Trump flags will wave alongside the Stars and Stripes on Sunday as boaters take to Florida’s Intracoastal Waterway for a dual celebration — the president’s birthday and Flag Day.
“When Trump can’t have his rallies, these people are taking to the water rallying for him,” said Sherri Gerland of Apollo Beach, who is organizing Tampa’s boat parade.
Billed as “Trump Flotillas” or “Trumptillas,” the parades are a way for voters to show their support for President Donald Trump while practicing social distancing to help stop the spread of coronavirus. Parades are planned in Pensacola, Miami, Jacksonville and other cities along the Intracoastal Waterway, the inshore boat path that wraps around the Florida peninsula and Panhandle.
June 14th just happens to be my birthday, thank you! Love our Boaters, Love our Country! #MAGA pic.twitter.com/Om9pbHIaTU
— Donald J. Trump (@realDonaldTrump) June 11, 2020
The Tampa parade starts at 11 a.m. Sunday near Beer Can Island off Apollo Beach. Gerland, 60, said she’s not sure how many people will show up. More than 500 have responded to her Facebook event posting but she heard from Jacksonville that a boat parade there in March drew three times the turnout expected.
Boats will navigate north from Beer Can Island toward Davis Islands before making their way south around MacDill Air Force Base to American Legion Post 138, Gerland said. The parade is scheduled to break up around 2 p.m.
Campaign events, virtual and by phone, also are planned for Trump’s likely opponent in the Nov. 3 presidential election, former Vice President Joe Biden. TJ Ducklo, national spokesman for the Biden campaign, mocked the Trumptillas in a statement, saying, “this country is looking forward to pitching him overboard so they can get the leadership they deserve from Joe Biden.”
Gerland got the idea to organize a local boat parade when she heard the story of Carlos Gavidia of Jupiter, who was interviewed on Fox News in May after his property-owners association forced him to remove a Trump flag from his boat. To protest the rule, Gavidia paid $7,000 to have his boat wrapped in a decal showing an American eagle and the word “Trump,” Politico reported.
Gavidia promoted a Trump boat parade on Facebook and at least 1,500 boats showed up.
“What a bold statement to make,” Gerland said.
Trump has acknowledged some of the boat parades on Twitter.
Gerland said a 60-foot Marquis yacht will lead the Tampa parade. She’ll be riding on a 26-foot bay boat owned by her 50-year-old significant other, Pete Gardner.
People with land vessels are getting in on the act, too, Sunday. Trump Team 2020 Florida, a group with more than 20 chapters statewide, is helping organize at least 12 Trump parades for boats, trucks, motorcycles and golf carts. The golf cart parade is happening in the Villages, the largest retirement community in the U.S. At the golf cart parade and others organized by Trump Team 2020 Florida, participants will be able to register to vote.
In the months before the 2016 presidential election, Florida was the scene of a number of Trump campaign rallies, including a July 31 event at the Florida State Fairgrounds that drew an estimated 10,000 people. Trump had planned a rally in Tampa for March but canceled it as the coronavirus spread.
The rallies Sunday are designed to foster unity while honoring the American flag, paying respect to Trump and supporting police, service members, doctors and nurses, said Annie Marie Delgado, the Trump team president.
“We’re just taking a nice little ride and honoring the American flag, which is going to be flown on every single truck, every single boat, every single motorcycle along with president Trump’s flag,” said Delgado, 61.
The parades also are a chance to celebrate the positive, Delgado said, at a time when hundreds across the country are dying from coronavirus each day and demonstrations enter a third week in the wake of George Floyd’s death while in police custody.
“People are sick and tired.
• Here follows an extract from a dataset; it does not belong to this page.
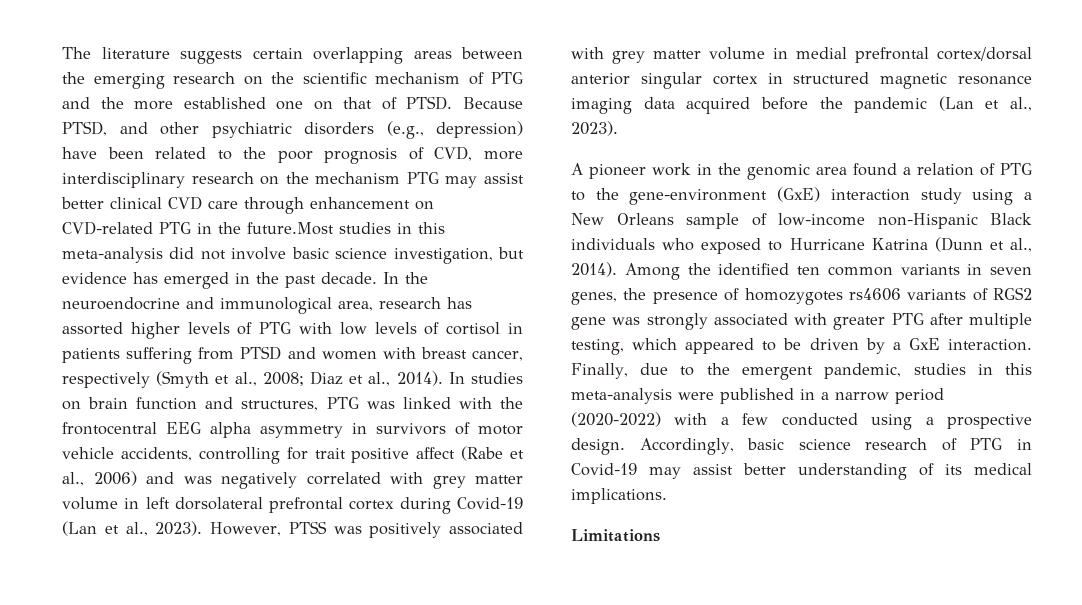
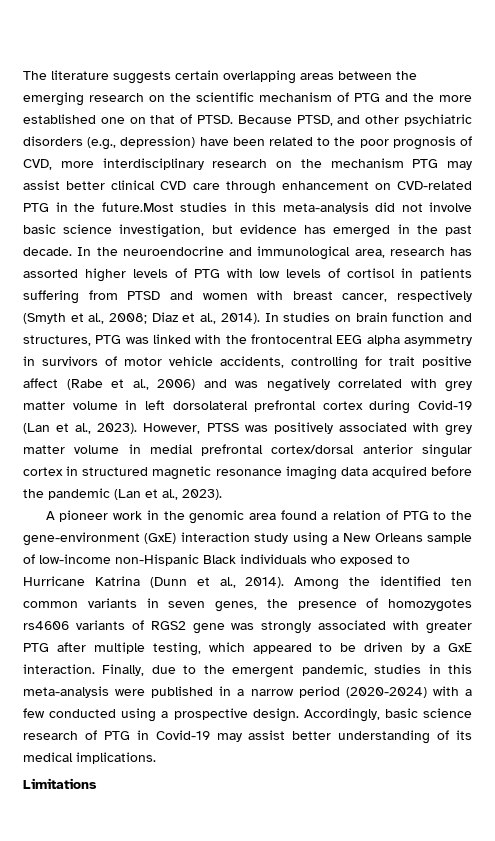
[571,412,661,427] (2020-2022) -> [345,687,427,698] (2020-2024)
They’re fed up. They’ve had enough.”
Still, some don’t see this as a time for celebration.
Gerland said she’s had at least eight Facebook posts advertising the parade removed or censored because of the negative comments they attracted. One post on a Tampa Bay Facebook group attracted about 600 comments, she said, most of them negative. The post was later deleted.
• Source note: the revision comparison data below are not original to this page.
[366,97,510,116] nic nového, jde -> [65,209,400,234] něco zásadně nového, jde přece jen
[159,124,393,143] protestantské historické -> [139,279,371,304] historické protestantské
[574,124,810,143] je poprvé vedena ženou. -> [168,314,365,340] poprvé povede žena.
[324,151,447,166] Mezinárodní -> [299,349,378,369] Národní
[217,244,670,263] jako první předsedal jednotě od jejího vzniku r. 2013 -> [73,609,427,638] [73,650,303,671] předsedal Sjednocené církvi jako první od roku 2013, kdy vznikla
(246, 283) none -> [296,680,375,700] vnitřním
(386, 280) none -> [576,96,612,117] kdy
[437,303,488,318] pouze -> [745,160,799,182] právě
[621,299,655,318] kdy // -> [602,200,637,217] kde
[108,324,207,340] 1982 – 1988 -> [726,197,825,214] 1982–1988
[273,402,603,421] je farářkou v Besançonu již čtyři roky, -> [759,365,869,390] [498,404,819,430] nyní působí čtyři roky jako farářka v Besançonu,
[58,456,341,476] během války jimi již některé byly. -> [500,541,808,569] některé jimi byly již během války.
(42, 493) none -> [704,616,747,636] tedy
One comment came from Melonie Gee, 44, who said it seems cowardly to be out on boats celebrating Trump while people are demonstrating for justice.
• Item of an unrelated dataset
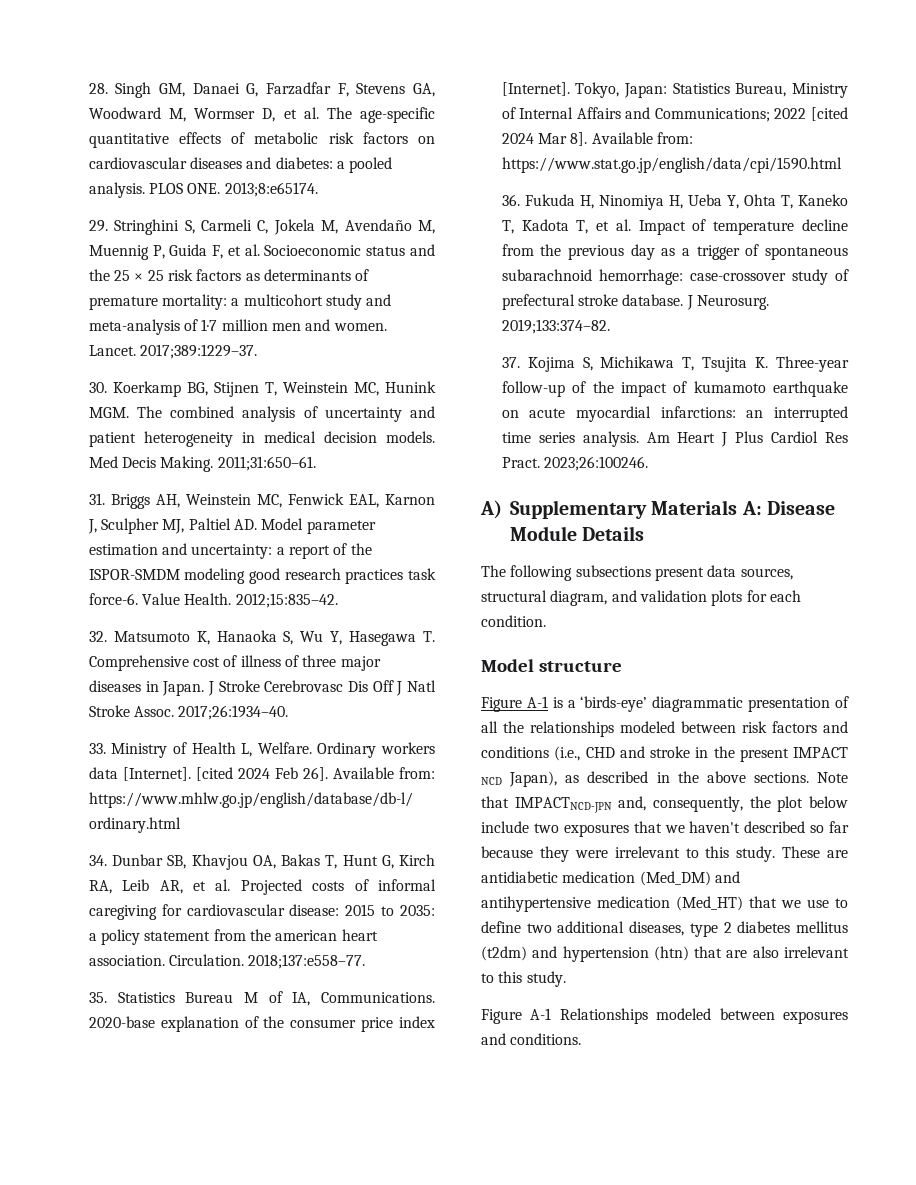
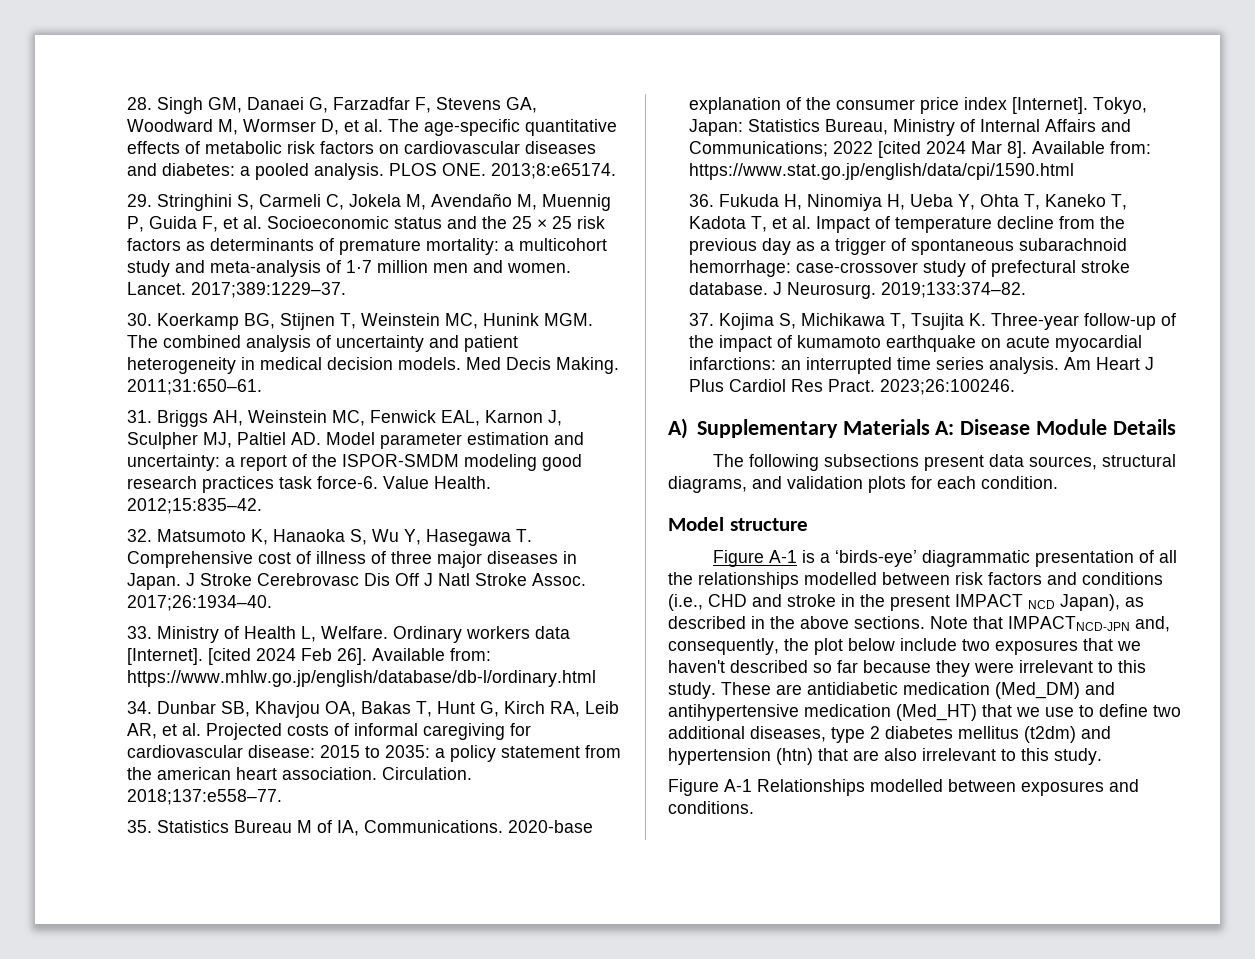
[550,590,608,606] diagram, -> [668,476,747,493] diagrams,
[620,721,675,733] modeled -> [804,572,877,585] modelled
[656,1008,712,1020] modeled -> [870,779,943,792] modelled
“I feel that they are going into the middle of the ocean because they don’t want to hear the cries of their own community,” Gee said.
Gerland said she took screenshots of some comments, including one about throwing bricks at the parade, and reported them to the Hillsborough County Sheriff’s Office. Pete Gardner said he hopes to have a police presence at the parade in case there are problems.
“The foul language and the harassment and name-calling — it’s really opened my mind to realize how different people in America are, especially politically thinking,” Gerland said.